On the purely physical side, my shaking thousands of hands—I estimated some 3,500 in one two-hour period in the public market in Angeles, Pampanga—has apparently given my right arm a life of its own, like that of Dr. Strangelove or one of Jim Carrey’s characters. It twitches uncontrollably when not in action, as if waiting impatiently to be fed.
There is no doubt in my mind that Philippine democracy is alive. Everywhere I went, there was intense interest in the candidates, particularly the presidential candidates, with many pausing from their labors to inquire which presidential nominee I favored and what program my party Akbayan had to offer. Everywhere the courtship of the voter was intense. Gone are the days when the “command vote” for a candidate could be considered sufficient to deliver victory. Except in the remotest places, the “market vote” has increased in both size and decisiveness. The market vote is no statistical abstraction for candidates: In almost every municipality and city, it has become de rigueur for candidates to present and sell themselves in the public market, trying to shake every hand within reach, even the wet hands of fish and meat vendors embarrassed to extend them.
Most of the time, the cynics say, the people are at the mercy of the politicians. Maybe, but for at least three months every three years, the politicians are at the mercy of the voters.
Philippine democracy is alive, but is it well?
It is difficult to answer in the affirmative. The reason for this goes beyond the fact that come election day, scores will have been gunned down and huge sums will have been passed out to buy votes.

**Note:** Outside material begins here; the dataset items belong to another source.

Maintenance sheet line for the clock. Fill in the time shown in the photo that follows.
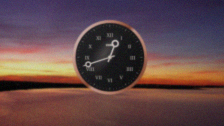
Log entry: 12:42
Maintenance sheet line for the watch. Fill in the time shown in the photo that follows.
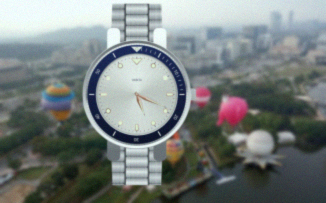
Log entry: 5:19
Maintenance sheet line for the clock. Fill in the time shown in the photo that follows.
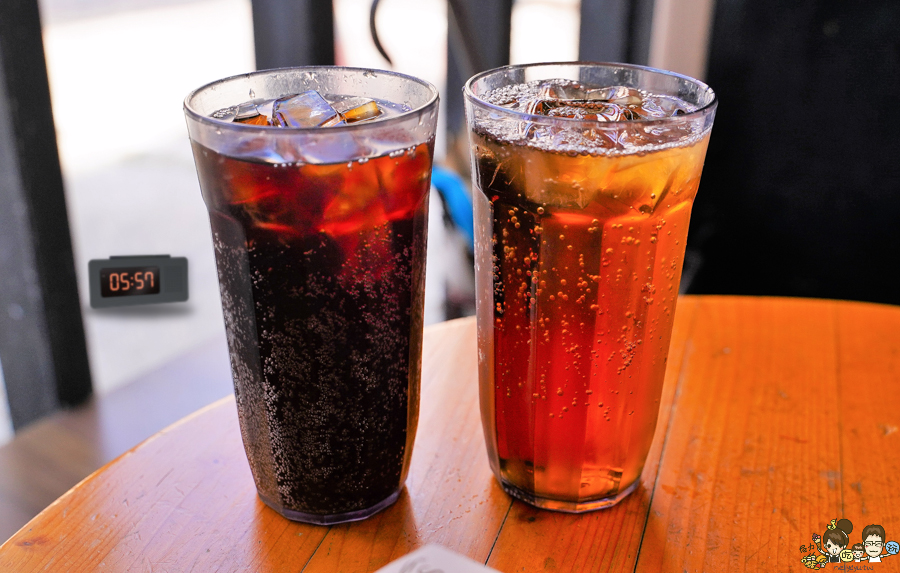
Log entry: 5:57
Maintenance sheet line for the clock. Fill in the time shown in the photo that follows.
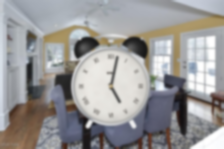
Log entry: 5:02
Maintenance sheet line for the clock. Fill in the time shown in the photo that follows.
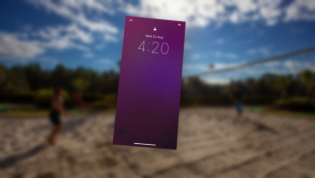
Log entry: 4:20
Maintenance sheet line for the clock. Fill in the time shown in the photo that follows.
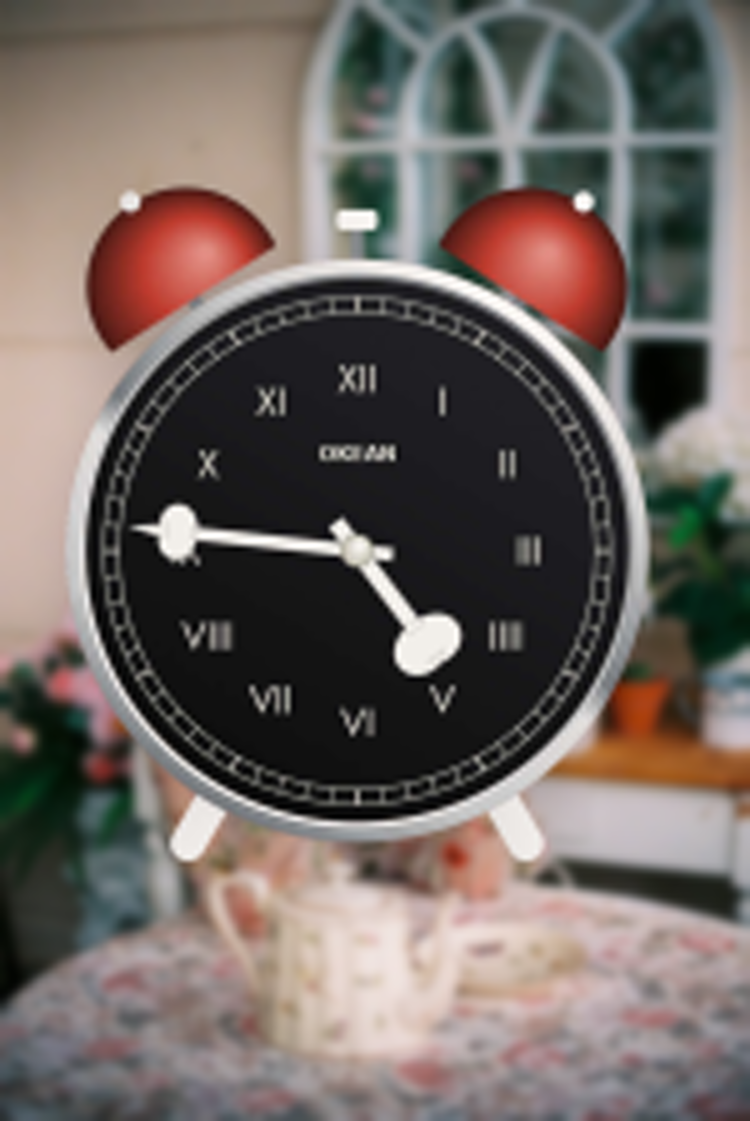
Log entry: 4:46
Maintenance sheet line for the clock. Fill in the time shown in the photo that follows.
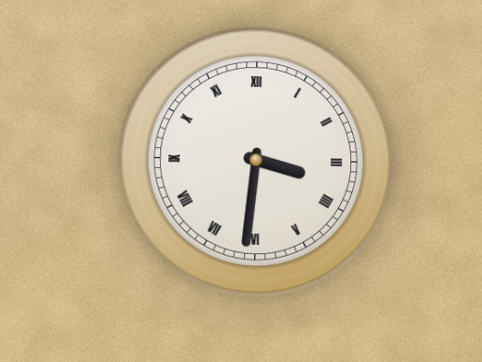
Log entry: 3:31
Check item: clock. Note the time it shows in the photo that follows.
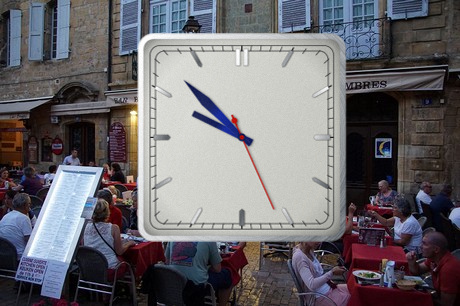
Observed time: 9:52:26
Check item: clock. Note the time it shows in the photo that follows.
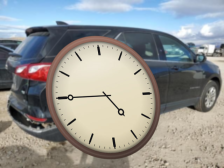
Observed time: 4:45
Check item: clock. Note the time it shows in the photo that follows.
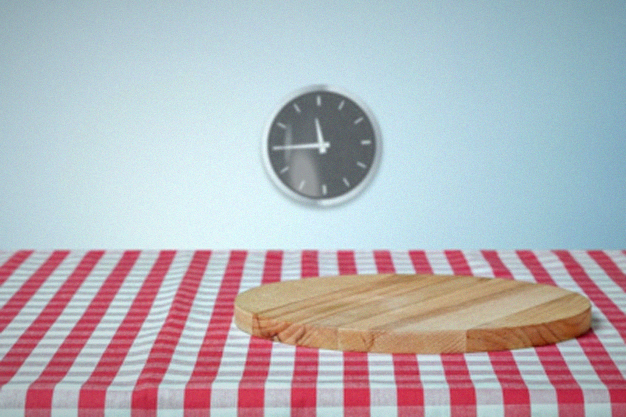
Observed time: 11:45
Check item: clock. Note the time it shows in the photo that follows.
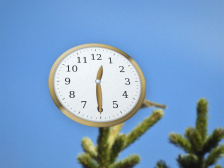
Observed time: 12:30
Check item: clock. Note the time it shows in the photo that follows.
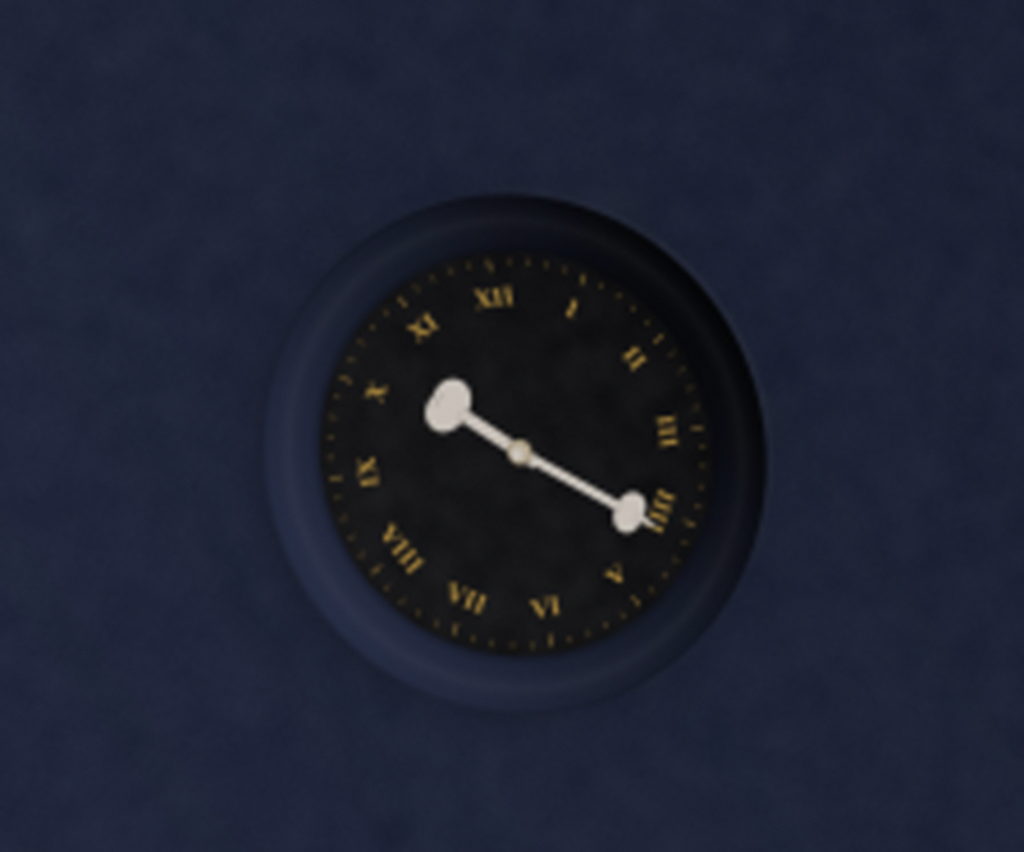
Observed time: 10:21
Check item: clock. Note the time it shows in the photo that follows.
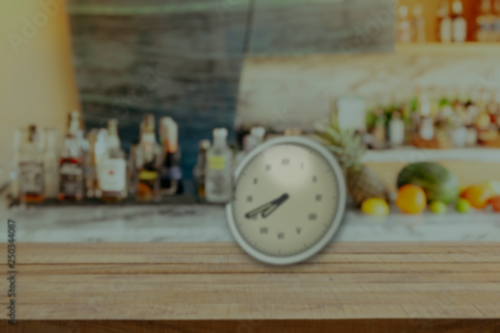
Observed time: 7:41
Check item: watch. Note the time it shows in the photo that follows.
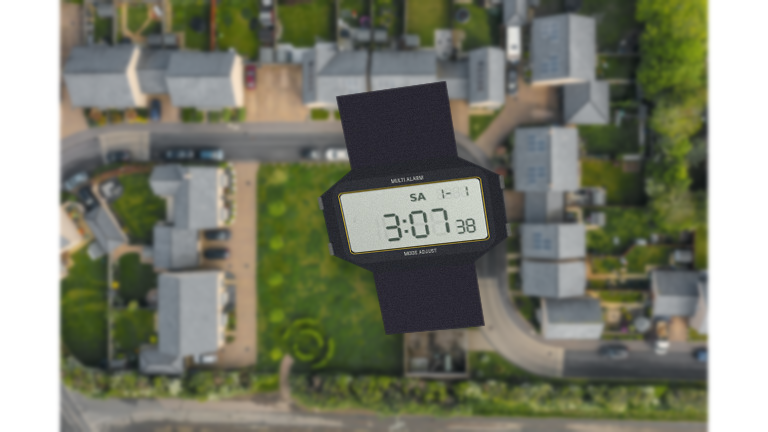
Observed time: 3:07:38
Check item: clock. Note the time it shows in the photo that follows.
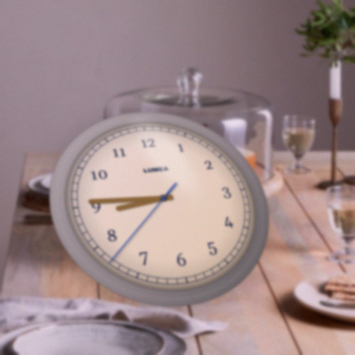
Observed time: 8:45:38
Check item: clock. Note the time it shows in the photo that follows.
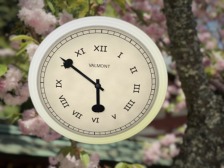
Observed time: 5:51
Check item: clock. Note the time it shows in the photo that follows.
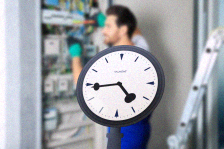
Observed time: 4:44
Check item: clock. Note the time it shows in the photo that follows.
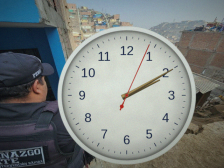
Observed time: 2:10:04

What worries me, more than the violence and the vote-buying, of which we will always have a good dosage of, is the skyrocketing cost of elections. P9 billion is now said to be a conservative estimate for a presidential run, and P1.1 billion for somebody running for the Senate is said to be a low figure. For a candidate for Congress, P450 million is definitely on the low side. Most of these sums are spent on media outreach, particularly television. One is tempted to say the media is king. It might be more appropriate to say that the market is king, since it is the demand for advertising space, in a system where there are few legal constraints on electoral spending on media exposure, that raises its price many times over in the course of the 12-week election period.